▶ **Kaynak Metin**
________________________________________

29 Mayıs 2014 Perşembe

Melih Garipler - Altınordu'da Parladı, Denizlispor'da Simge Oldu

Melih Garipler, futbolumuzun 1960’lı yıllarında güzel izler bırakan Altınordu takımının önemli isimlerinden biriydi. Liseyi yeni bitirmiş Denizlili bir genç olarak geldiği İzmir’de hemen Altınordu kadrosuna girmiş, genç yaşta kaptanlığını üstlenmiş, sekiz sene sonra memleketine dönerek Denizlispor’da önce futbolcu sonra teknik adam olarak görev almıştı. Yıllarca teknik direktörlük ve altyapı sorumluluğunu üstlenerek Denizlispor’un simgelerinden biri haline geldi. Orhan Berent ile birlikte kendisiyle sohbet ederken Altınordu’dan takım arkadaşı Nehir Çetintaş da bize eşlik etti.

1941’de Denizli Sarayköy’de dünyaya gelen Melih Garipler futbola nasıl başladığını şöyle anlatıyor: “Babam da o bölgenin iyi futbolcularındanmış. Garip Yaşar diyorlarmış. Yani biz futbolcu bir ailenin içine doğduk. Toplam on kardeştik biz. Bazı kardeşlerim de amatör takımlarda oynadılar. Liseyi bitirene kadar Sarayköy’de yaşadım. 1959’da üniversite imtihanına girdim, tıbbı kazandım. Aynı sırada Altınordu seçmelerini de kazandım ve amatör mukavele imzaladım 2000 liraya, 300 lira da maaş. Üç ay okula devam ettim. Tıbba devam edince haliyle futbol yürümedi. Üç laboratuar kaçırdın mı otomatikman sınıfta kalıyordun. Bir ay gitmedin mi işin bitti. Fakat altı kardeş üniversitede okuyorduk.  Para da olmadığı için mecburen tıbbı bırakmak zorunda kaldım, futbola devam ettim. Sonra işletme fakültesini bitirdim ama kullanmadım o diplomayı.”

Melih Garipler kaptanlığında unutulmaz bir Altınordu kadrosu.   
1959-60 sezonu Altınordu’nun Milli Lige katıldığı ilk sezondu. Henüz on sekiz yaşındaki Melih de bu kadroda kısa süre içinde forma giyme olanağı bulmuştu: “Üç ay hiç idmana çıkmamıştım. On beş günlük bir çalışmayla kadroya girdim ve muhteşem (!) bir 8-0’lık Galatasaray mağlubiyetine yetiştim. O zaman Cumartesi-Pazar üst üste maç yapılıyordu. İlk maç Turgaylı, Metinli, Suatlı Galatasaray’a karşıydı. O maçta yedektim ben. Statta 30 bin kişi vardı. Ben o güne kadar 5 bin kişiyi bir arada görmemiştim. Turgay degaj yapıyor, Metin golü çakıyor. Metin tam beş tane gol attı. Ertesi gün hocalar, ‘Şu veledi de kadroya koyalım da başlasın oynamaya,’ diye takıma aldılar beni. Karagümrük maçında sahaya çıktım ben. Rakip Karagümrük ama Kadrili, Zekaili, Tarıklı, Aydınlı muhteşem bir Karagümrük. O maça sol açık olarak çıktım ben. Karşımda Gökçen Dinçer oynuyordu. Fakat doksan dakika boyunca yaptığım hiçbir hareketi hatırlamıyorum. Bir gol attım yalnız, maç da 2-2 bitti. Ondan sonra ‘Yürü ya kulum,’ dedik.”

________________________________________

▶ **Alıştırma Yönergeleri**
[A] Melih Garipler'i anlatan metne göre Garipler hangi yıl ve nerede doğmuştur?
[B] Melih Garipler'i anlatan metinde "Melih Garipler - Altınordu'da" sözlerinden "bize eşlik etti." sözlerine kadar olan bölümü hiçbir değişiklik yapmadan yeniden yazın.

▶ **Kaynak Veriler**
________________________________________

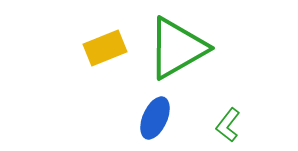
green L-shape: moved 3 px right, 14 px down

________________________________________

▶ **Çözümler**
[A] 1941'de Denizli Sarayköy'de doğmuştur.

[B]
Melih Garipler - Altınordu'da Parladı, Denizlispor'da Simge Oldu

Melih Garipler, futbolumuzun 1960’lı yıllarında güzel izler bırakan Altınordu takımının önemli isimlerinden biriydi. Liseyi yeni bitirmiş Denizlili bir genç olarak geldiği İzmir’de hemen Altınordu kadrosuna girmiş, genç yaşta kaptanlığını üstlenmiş, sekiz sene sonra memleketine dönerek Denizlispor’da önce futbolcu sonra teknik adam olarak görev almıştı. Yıllarca teknik direktörlük ve altyapı sorumluluğunu üstlenerek Denizlispor’un simgelerinden biri haline geldi. Orhan Berent ile birlikte kendisiyle sohbet ederken Altınordu’dan takım arkadaşı Nehir Çetintaş da bize eşlik etti.